Martelaar Lieven van de Meern werd verbrand
Lieven van de Meern is halverwege de zestiende eeuw ouderling in het Vlaamse Gent. Hij zet zich met al zijn krachten in voor de kerk die zich van Rome heeft losgemaakt. Tijdens een reis naar het Vlaamse Honscoten arresteren knechten van de bloedraad van de hertog van Alva hem. Ze sluiten hem vanwege ketterij op in de gevangenis in Vuren. Hoewel hij weinig te eten krijgt en wordt gemarteld, dankt hij God dat Die hem „uit de duisternis van de afgoderij heeft verlost, en door Zijn genade heeft waardig gemaakt om een getuige te zijn van de waarheid.”
Dat is ook de toon van de brief die hij op 17 september 1573 naar zijn vrouw en kinderen schrijft. „Mijn beminde, acht het toch voor een grote blijdschap als ons de goede God bezoekt met kruis en lijden, en dat om Zijns heiligen Naams wil, want dit is een zeker bewijs dat wij tot Zijn lieve kinderen en uitverkorenen behoren.”
Van de Meern roept zijn vrouw op niet bedroefd te zijn. „Daarom, mijn lieve vrouw en kinderen, bid ik u, uit de grond van mijn hart, u toch niet te zeer te bedroeven over mijn dood en over de vervolging die u ondergaan moet om der gerechtigheid wil, omdat dit nu de wil van God over ons is, want Hij zal ons, die hier een korte tijd verdrukt worden, de eeuwige blijdschap geven.”
Hij vraagt om gebed. „Hiermee beveel ik u de almachtige Heere en het woord Zijner genade aan en bid u mij te gedenken in uw gebeden, net zoals ik doe zolang ik in deze aardse tent wonen zal.

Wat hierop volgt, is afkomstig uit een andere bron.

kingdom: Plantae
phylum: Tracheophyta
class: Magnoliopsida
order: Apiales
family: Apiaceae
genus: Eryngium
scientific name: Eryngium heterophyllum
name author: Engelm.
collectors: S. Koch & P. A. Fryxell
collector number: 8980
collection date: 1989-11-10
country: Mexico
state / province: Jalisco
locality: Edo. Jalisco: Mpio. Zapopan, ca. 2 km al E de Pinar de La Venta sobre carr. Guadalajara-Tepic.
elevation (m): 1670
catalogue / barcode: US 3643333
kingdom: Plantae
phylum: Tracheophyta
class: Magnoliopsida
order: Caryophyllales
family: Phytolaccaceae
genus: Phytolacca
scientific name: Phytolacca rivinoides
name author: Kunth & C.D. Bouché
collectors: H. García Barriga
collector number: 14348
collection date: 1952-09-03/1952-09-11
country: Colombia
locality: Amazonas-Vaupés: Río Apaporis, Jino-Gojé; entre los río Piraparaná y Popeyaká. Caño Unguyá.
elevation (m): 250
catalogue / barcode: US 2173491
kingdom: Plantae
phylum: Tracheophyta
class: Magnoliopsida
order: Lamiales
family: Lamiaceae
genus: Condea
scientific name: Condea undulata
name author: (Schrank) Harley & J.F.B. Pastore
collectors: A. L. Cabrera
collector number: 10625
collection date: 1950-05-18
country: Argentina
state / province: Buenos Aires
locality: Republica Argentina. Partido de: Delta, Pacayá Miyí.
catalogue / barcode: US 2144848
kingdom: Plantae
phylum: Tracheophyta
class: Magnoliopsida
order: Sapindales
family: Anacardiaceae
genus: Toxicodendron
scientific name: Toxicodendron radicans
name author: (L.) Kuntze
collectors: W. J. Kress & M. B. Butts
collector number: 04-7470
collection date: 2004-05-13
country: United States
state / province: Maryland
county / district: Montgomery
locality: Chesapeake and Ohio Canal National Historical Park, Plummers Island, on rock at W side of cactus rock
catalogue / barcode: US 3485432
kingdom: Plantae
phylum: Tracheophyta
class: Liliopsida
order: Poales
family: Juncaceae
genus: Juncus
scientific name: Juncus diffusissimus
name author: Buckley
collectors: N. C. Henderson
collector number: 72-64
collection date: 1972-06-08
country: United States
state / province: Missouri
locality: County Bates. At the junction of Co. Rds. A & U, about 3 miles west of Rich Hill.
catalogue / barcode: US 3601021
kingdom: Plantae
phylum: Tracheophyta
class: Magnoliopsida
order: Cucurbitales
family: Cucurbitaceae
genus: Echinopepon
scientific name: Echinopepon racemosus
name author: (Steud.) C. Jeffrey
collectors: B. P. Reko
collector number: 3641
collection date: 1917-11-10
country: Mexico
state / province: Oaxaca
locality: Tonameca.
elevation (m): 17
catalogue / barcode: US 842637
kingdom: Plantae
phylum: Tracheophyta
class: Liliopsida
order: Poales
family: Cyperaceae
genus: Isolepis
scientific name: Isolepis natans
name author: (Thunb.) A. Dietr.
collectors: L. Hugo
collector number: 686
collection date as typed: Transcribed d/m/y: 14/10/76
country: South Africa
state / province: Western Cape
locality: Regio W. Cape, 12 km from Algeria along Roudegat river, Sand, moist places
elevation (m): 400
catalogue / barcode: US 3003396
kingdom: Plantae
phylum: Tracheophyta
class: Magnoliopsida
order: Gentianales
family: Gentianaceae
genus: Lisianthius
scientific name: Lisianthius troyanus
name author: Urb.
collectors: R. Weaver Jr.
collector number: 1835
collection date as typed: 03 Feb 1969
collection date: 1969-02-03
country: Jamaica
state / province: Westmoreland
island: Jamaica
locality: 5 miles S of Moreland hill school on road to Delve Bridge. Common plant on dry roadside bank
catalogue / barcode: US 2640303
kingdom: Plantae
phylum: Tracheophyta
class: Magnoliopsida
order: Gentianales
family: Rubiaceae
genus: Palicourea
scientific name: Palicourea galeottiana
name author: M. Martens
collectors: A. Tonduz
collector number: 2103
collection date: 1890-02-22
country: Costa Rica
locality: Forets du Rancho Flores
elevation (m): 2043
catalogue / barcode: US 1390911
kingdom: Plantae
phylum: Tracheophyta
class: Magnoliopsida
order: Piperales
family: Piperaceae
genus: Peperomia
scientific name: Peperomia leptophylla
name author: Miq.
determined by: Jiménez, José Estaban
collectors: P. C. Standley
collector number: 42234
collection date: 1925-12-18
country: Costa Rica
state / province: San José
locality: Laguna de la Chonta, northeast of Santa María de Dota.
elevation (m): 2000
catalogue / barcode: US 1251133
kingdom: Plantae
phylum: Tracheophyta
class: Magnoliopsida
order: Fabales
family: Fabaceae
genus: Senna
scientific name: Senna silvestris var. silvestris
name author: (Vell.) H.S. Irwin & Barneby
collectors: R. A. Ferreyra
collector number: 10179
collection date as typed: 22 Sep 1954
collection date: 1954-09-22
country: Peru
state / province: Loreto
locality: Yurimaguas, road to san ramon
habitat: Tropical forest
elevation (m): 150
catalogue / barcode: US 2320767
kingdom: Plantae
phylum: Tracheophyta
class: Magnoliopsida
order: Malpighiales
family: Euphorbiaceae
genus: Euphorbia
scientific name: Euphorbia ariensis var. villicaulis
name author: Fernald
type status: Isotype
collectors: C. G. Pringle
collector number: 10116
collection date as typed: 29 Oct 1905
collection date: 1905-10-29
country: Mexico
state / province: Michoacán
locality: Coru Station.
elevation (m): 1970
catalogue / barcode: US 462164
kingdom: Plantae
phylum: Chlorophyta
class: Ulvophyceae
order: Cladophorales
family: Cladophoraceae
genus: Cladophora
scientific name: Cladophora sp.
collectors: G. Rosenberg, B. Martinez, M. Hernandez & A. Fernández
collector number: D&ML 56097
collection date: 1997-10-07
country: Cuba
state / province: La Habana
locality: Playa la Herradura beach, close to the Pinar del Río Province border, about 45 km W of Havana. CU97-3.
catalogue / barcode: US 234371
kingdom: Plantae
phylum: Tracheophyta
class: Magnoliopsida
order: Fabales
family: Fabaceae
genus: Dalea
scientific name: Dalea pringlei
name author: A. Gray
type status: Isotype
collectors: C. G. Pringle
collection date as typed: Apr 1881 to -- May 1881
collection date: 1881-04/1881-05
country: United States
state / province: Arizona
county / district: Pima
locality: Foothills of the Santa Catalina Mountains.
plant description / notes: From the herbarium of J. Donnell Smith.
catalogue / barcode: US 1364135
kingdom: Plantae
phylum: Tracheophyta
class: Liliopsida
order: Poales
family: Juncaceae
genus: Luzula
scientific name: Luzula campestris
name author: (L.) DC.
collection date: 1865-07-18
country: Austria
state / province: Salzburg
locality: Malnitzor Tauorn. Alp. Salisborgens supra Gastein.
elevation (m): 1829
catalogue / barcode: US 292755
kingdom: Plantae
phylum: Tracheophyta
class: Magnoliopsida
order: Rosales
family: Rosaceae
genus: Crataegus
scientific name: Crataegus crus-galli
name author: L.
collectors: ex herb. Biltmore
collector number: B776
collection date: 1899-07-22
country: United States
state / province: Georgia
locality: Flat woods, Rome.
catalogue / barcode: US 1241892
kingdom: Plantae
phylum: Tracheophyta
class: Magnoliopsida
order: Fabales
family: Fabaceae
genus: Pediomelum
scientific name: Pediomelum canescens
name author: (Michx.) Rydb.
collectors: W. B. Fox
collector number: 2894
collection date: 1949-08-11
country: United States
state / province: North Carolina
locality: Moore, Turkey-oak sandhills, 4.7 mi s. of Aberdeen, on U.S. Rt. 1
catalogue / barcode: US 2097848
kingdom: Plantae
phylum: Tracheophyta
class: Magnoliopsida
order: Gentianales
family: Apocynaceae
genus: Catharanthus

Wees altijd goed getroost in de Heere, en groet alle kinderen van mij met een heilige kus, en ik groet u allemaal evenzeer in de Heere.” Er volgen nog verschillende brieven vol vermaningen om trouw te blijven.
Oktober 1573 moet hij zich verantwoorden voor de rechter. Van de Meern volhardt, waarop het doodvonnis wordt uitgesproken. Hij zal worden verbrand. Van de Meern dankt God voor dat vonnis. Als de dienaren van de rechter hem naar de gevangenis brengen, roept hij de Heere aan met Psalm 42: „Als een hert gejaagd, o Heere.”
Op 15 oktober 1573 wordt hij naar de gerechtsplaats gebracht. Daar geeft hij zijn lichaam „kalm” over en draagt hij zijn ziel „vol vertrouwen” op aan zijn Zaligmaker.